Encontro Diplomats 4 Gender Equality: PpDM presente

Reforçar alianças entre a sociedade civil e a comunidade diplomática em Portugal é um passo essencial para a construção de sociedades justas e igualitárias. Foi precisamente esse o objetivo do encontro Diplomats 4 Gender Equality – Building a Stronger Network between Local Enablers and the Diplomatic Community”, que teve lugar no Goethe-Institut Portugal, a 11 de fevereiro de 2025, e reuniu representantes de cerca de 50 Embaixadas e organizações não-governamentais comprometidas com os direitos das mulheres e a igualdade entre mulheres e homens.

O encontro revelou ser um espaço privilegiado de diálogo, partilha e aproximação entre diferentes atores e países que, a partir de contextos institucionais distintos, trabalham para acabar com as desigualdades estruturais persistentes entre mulheres e homens.

Diálogo entre diplomacia, políticas públicas e associações de mulheres

A sessão iniciou-se com uma conversa introdutória entre a jornalista Catarina Marques Rodrigues e João Pereira, da Comissão para a Cidadania e a Igualdade de Género (CIG), que enquadrou os principais desafios atuais no domínio da igualdade entre mulheres e homens, tanto a nível nacional como internacional.

Este momento permitiu refletir sobre o papel das políticas públicas, da diplomacia e dos meios de comunicação social na promoção dos direitos humanos das mulheres e das raparigas, sublinhando a importância de respostas integradas e sustentadas no tempo.

Dar visibilidade ao trabalho das associações de mulheres

Um dos momentos centrais do encontro foi a apresentação do trabalho desenvolvido por diversas associações de mulheres, que atuam em áreas como:

  • prevenção e combate à violência masculina contra mulheres e raparigas;

  • desigualdades de poder e discriminação estrutural;

  • promoção dos direitos humanos das mulheres e das raparigas em diferentes contextos sociais e institucionais.

Estas partilhas permitiram à comunidade diplomática conhecer de forma mais próxima o trabalho realizado no terreno, bem como os desafios enfrentados pelas organizações, reforçando a importância do apoio político, institucional e financeiro a iniciativas locais.

Para além da Plataforma Portuguesa para os Direitos das Mulheres, representada pela Presidente Paula Barros, participaram no encontro várias organizações membros da PpDM, nomeadamente: Associação de Mulheres Contra a Violência (AMCV), Associação Mén Non – Associação das Mulheres de São Tomé e Príncipe em Portugal, Associação Mulheres Sem Fronteiras. BasN – Business as Nature – Associação para a produção e o consumo sustentável e a economia circular, EOS – Associação de Estudos, Cooperação e Desenvolvimento e VIDAs – Associação Portuguesa de Menopausa.

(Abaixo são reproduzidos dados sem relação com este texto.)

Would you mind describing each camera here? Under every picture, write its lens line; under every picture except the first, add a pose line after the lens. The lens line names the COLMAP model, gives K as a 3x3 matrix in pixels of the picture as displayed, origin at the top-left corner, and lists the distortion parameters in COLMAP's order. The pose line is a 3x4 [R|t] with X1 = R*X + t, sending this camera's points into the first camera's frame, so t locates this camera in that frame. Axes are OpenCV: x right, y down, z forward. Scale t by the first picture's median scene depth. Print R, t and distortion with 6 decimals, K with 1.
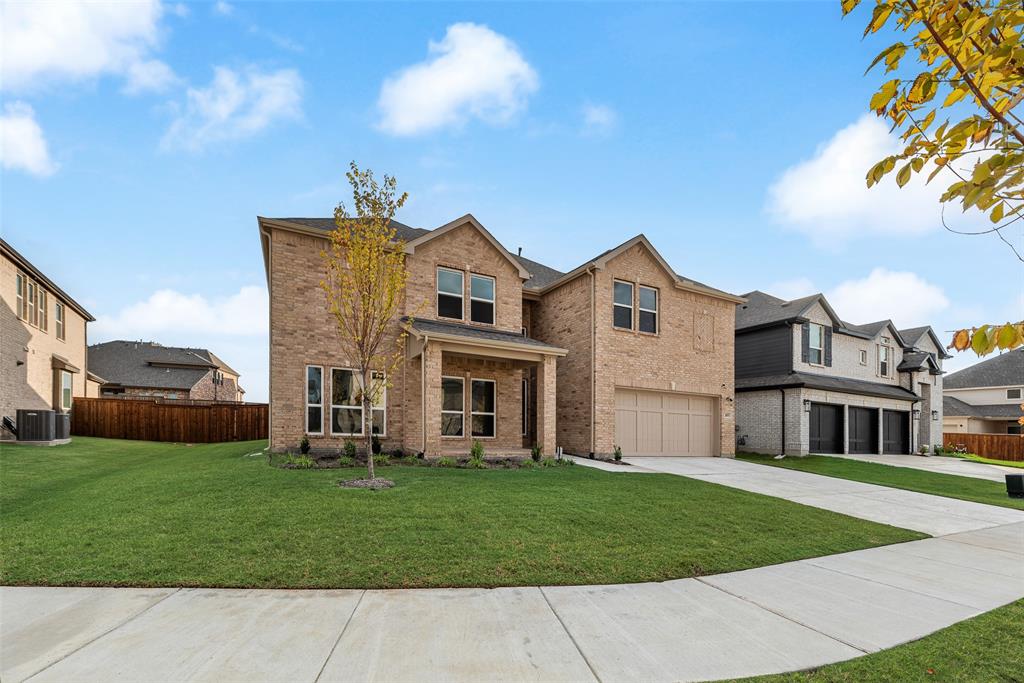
lens RADIAL K [[415.0, 0, 508.9], [0, 415.0, 344.8], [0, 0, 1]] dist [-0.000659, 0.000645]
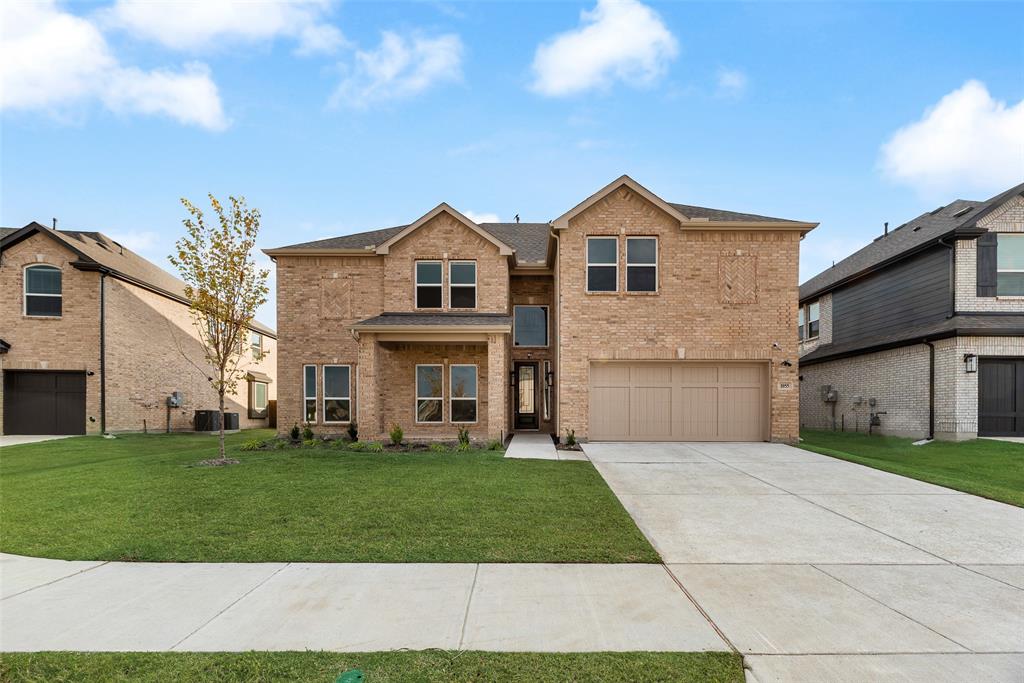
lens RADIAL K [[415.0, 0, 510.7], [0, 415.0, 339.3], [0, 0, 1]] dist [-0.000659, 0.000645]
pose [[0.898223, -0.106800, -0.426367, 0.448762], [0.113214, 0.993517, -0.010355, 0.044316], [0.424708, -0.038969, 0.904491, 0.142949]]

Uma iniciativa alinhada com a Política Externa Feminista da Alemanha

O encontro enquadrou-se na Política Externa Feminista do Governo alemão, que assume como prioridade a mitigação das desigualdades estruturais em todas as dimensões da sua ação externa. Esta abordagem reconhece que a igualdade entre mulheres e homens não é apenas um objetivo setorial, mas um princípio transversal que deve orientar a diplomacia, a cooperação internacional, a segurança e o desenvolvimento.

Ao promover espaços de diálogo entre Embaixadas e associações de mulheres, esta iniciativa contribui para uma diplomacia mais próxima da realidade vivida pelas mulheres e raparigas em Portugal e para respostas mais informadas e eficazes.

Fortalecer redes para ampliar o impacto

O encontro “Diplomats 4 Gender Equality” demonstrou que juntar forças é fundamental para enfrentar desigualdades persistentes e promover mudanças estruturais na realização dos direitos humanos das mulheres e das raparigas. A articulação entre atores locais e internacionais, públicos e da sociedade civil, reforça a capacidade coletiva de resposta e amplia o impacto das ações em face à igualdade entre mulheres e homens.

Iniciativas como esta reafirmam a importância do trabalho em rede e do reconhecimento do papel central das associações de mulheres na construção de sociedades igualitárias, democráticas e respeitadoras dos direitos humanos.